Basta dizer que a Inglaterra participou de
110 guerras - entre 1650 e 1950 - dentro e fora da Europa, e financiou esse seu
expansionismo bélico, depois da "revolução financeira" de 1690, com a
sua "dívida pública" que cresceu de 17 milhões de libras em 1690,
para 700 milhões em 1800, sem perder, em nenhum momento, a sua
"credibilidade" nacional e internacional.
Resumindo e apressando a história, já é
possível identificar alguns traços fundamentais e específicos desse
"desenvolvimentismo inglês":
1) O desenvolvimento inglês foi ligado
umbilicalmente à expansão do poder internacional da Inglaterra, e essa expansão
foi muito importante para o aumento da "produtividade" e do "excedente"
da economia inglesa.
2) Nesse contexto, pode se entender porque as
guerras e a "preparação para a guerra" ocuparam um lugar tão
importante no desenho estratégico do desenvolvimentismo do estado e dos
capitais ingleses.
3) O expansionismo inglês nunca foi liderado
pela indústria ou pela burguesia industrial, e sim pelas suas elites ligadas à
terra, às armas e às finanças.
4) A estratégia de desenvolvimento da
Inglaterra seguiu sendo basicamente a mesma, antes e depois da crítica ao
mercantilismo, da economia política clássica, e também, antes e depois da
"revolução industrial".
5) O próprio protecionismo de Cromwell se
manteve até o século XIX, e só foi abandonado depois que a Inglaterra já era a
maior potência militar e econômica mundial.

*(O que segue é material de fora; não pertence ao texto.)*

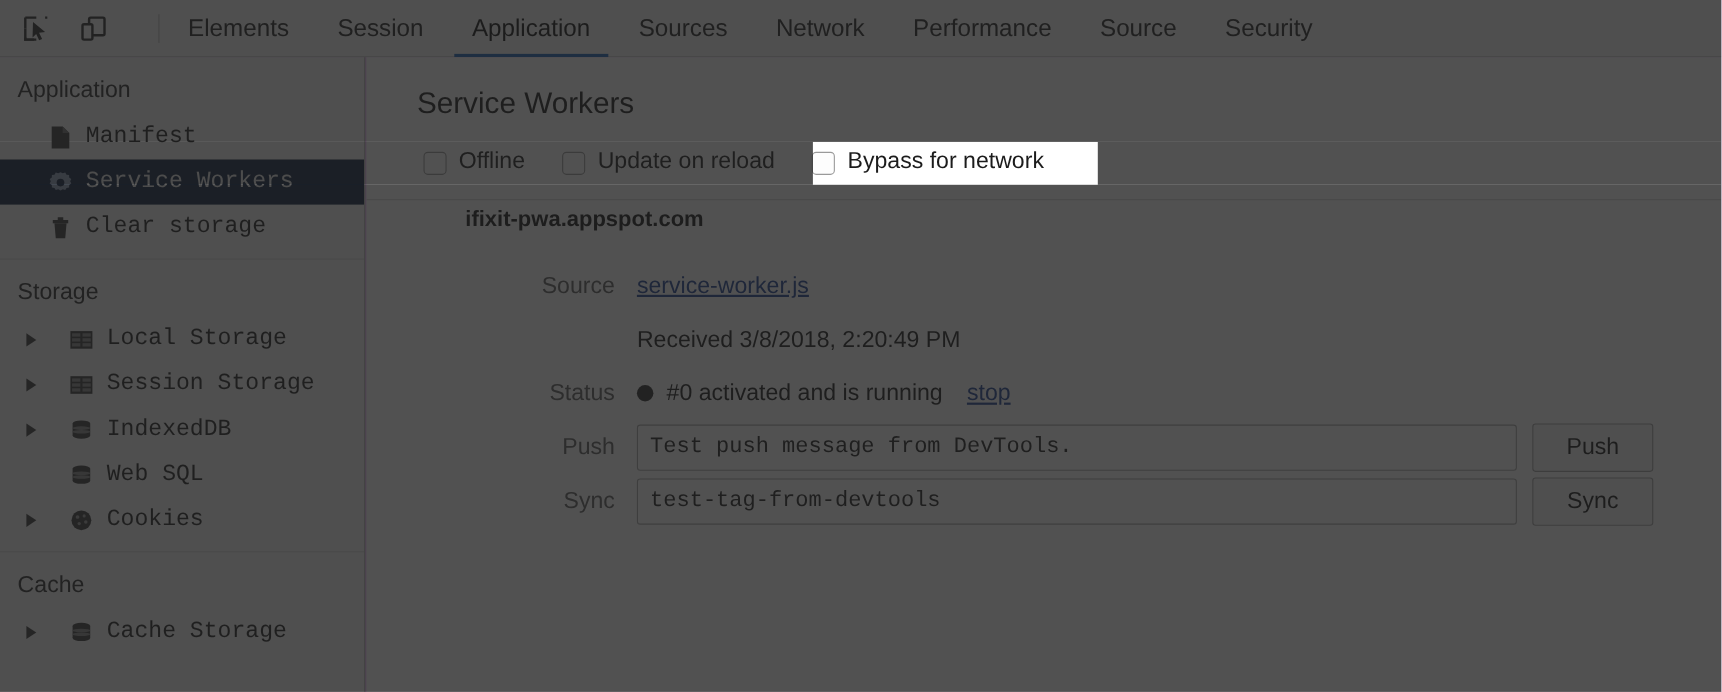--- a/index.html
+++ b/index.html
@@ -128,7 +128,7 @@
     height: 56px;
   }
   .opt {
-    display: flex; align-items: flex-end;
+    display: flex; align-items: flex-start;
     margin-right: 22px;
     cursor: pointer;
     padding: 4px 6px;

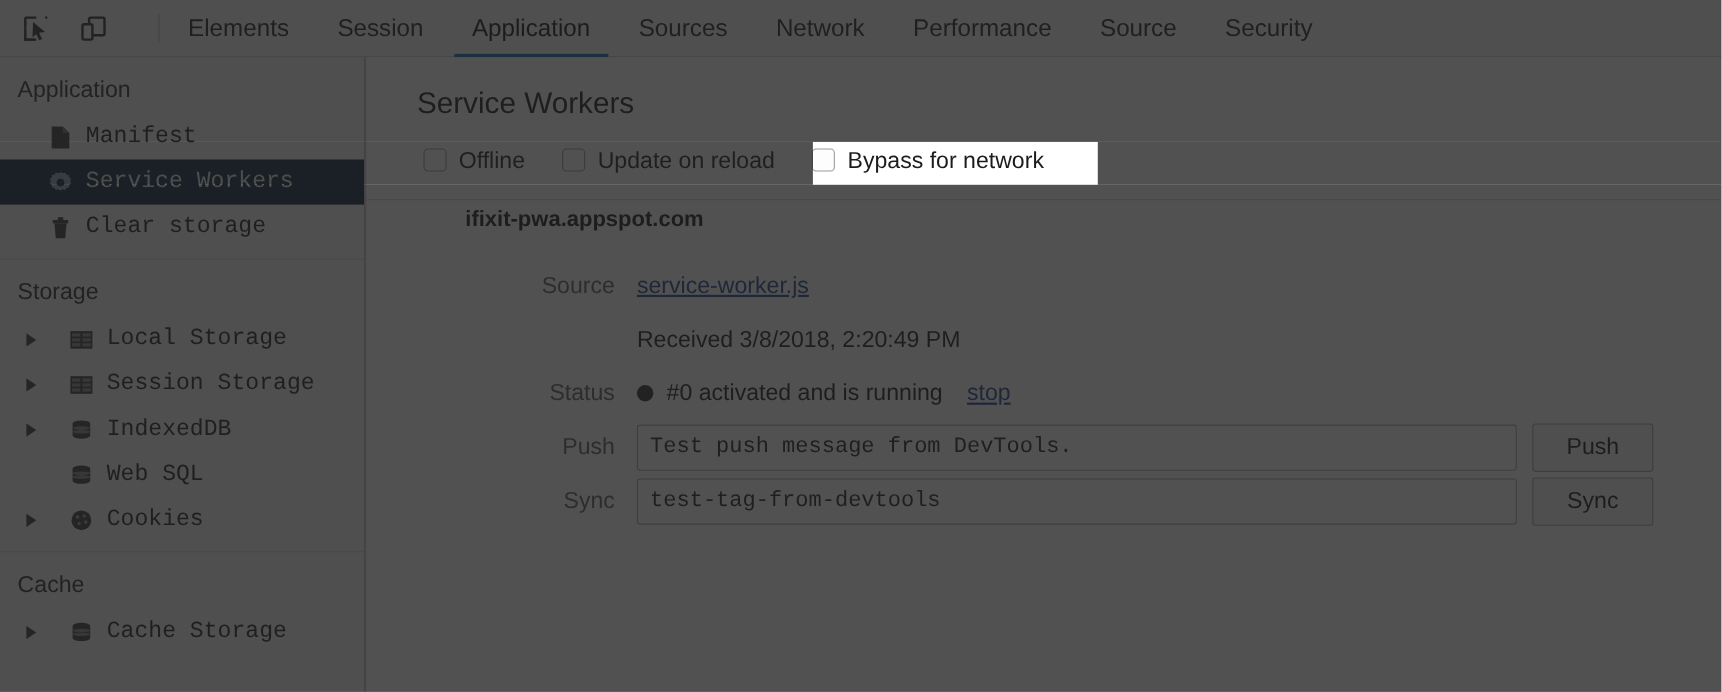--- a/index.html
+++ b/index.html
@@ -107,7 +107,7 @@
     display: inline-flex; align-items: center; justify-content: center;
     flex: 0 0 auto;
   }
-  .sb-item.indent { padding-left: 63px; }
+  .sb-item.indent { padding-left: 40px; }
   .sb-label { line-height: 1; }
 
   

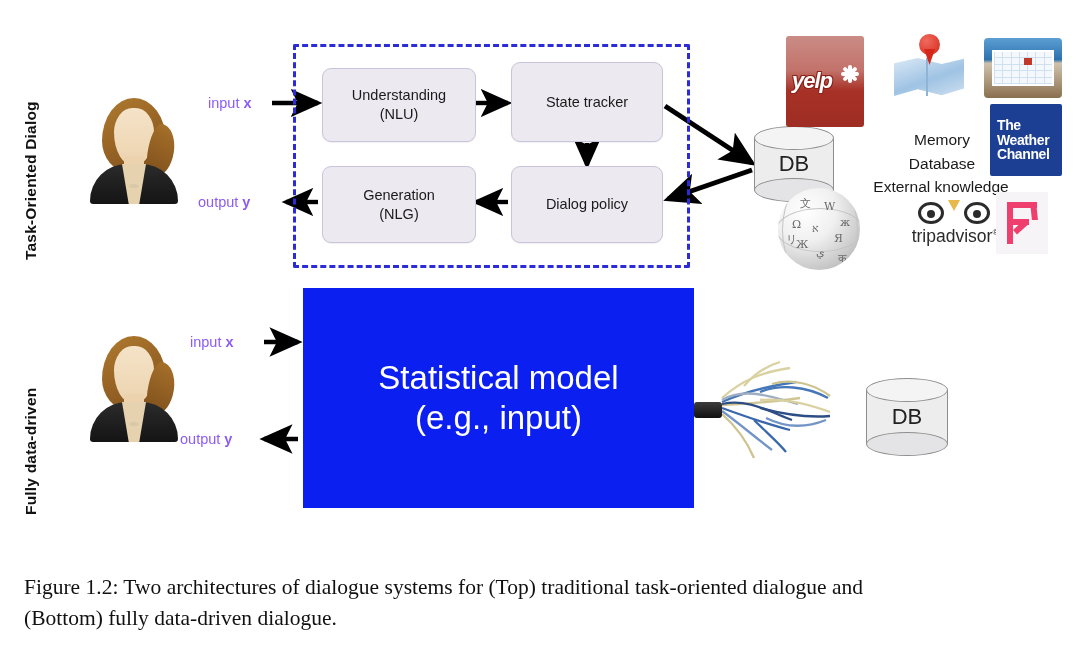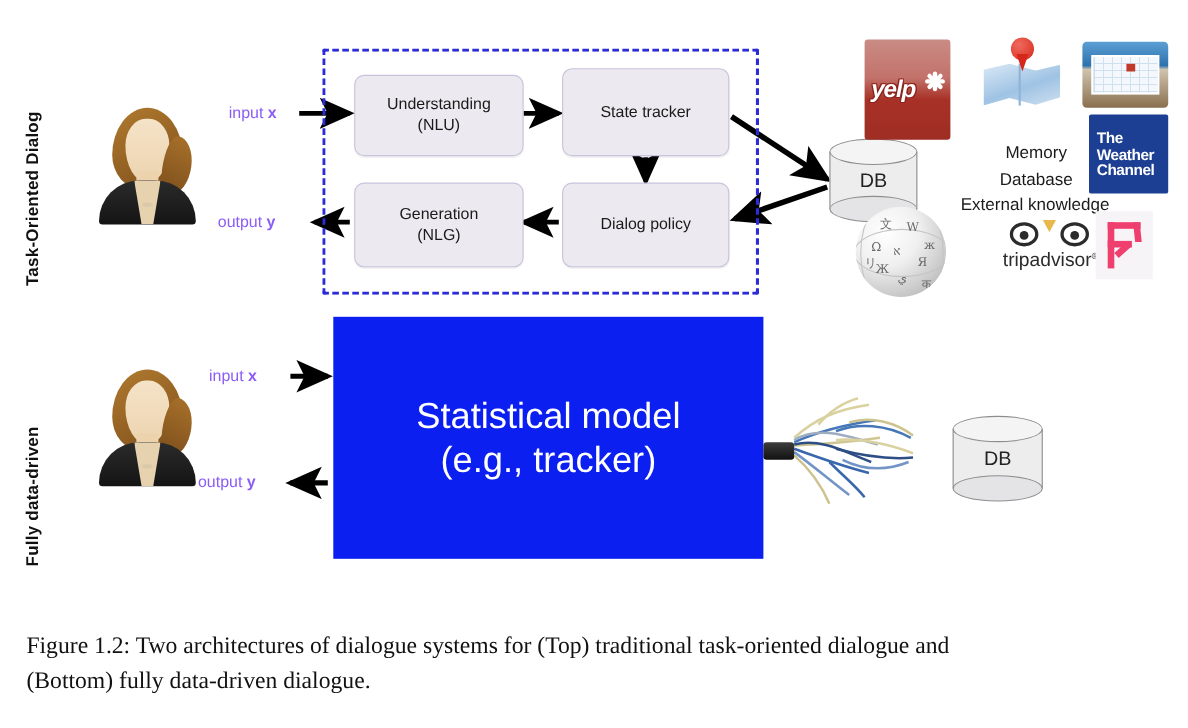--- a/index.html
+++ b/index.html
@@ -62,7 +62,7 @@
   .db .bot{position:absolute;left:0;bottom:0;width:100%;height:24px;border-radius:50%;
     background:#e4e4e6;border:1.4px solid #8e8e8e;box-sizing:border-box;}
   .db .lbl{position:absolute;left:0;right:0;top:0;bottom:0;display:flex;
-    align-items:center;justify-content:center;font-size:18px;color:#222;}
+    align-items:center;justify-content:center;font-size:22px;color:#222;}
 
   
   #stat-box{position:absolute;left:303px;top:288px;width:391px;height:220px;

6) A finança, a dívida pública e a imposição
progressiva da libra como moeda do "território econômico
supranacional" da Inglaterra, foram os principais instrumentos de poder
responsáveis pelo sucesso internacional do capitalismo inglês.
7) Por fim, o desenvolvimentismo inglês não
teria sido o mesmo sem a complementaridade dos EUA, que foi sua principal
fronteira de expansão financeira, e depois se transformou no herdeiro direto
desse mesmo modelo inglês de desenvolvimento e expansionismo contínuo.
Agora bem: esse "desenvolvimentismo
inglês" é o único caminho possível de sucesso? Não. Ele pode ser seguido
por qualquer país? Também não. De qualquer forma, o importante é entender que
este foi o caminho seguido pelas duas maiores potências liberais da economia
capitalista internacional.
(Vide:
P.J. Cain and A.G. Hopkins, "British Imperialism, 1688-2000",
Longman, London, 2001)
José Luís Fiori é professor titular do
Programa de Pós-Graduação em Economia Política Internacional da UFRJ, e autor
do livro "O Poder Global", da Editora Boitempo, 2007.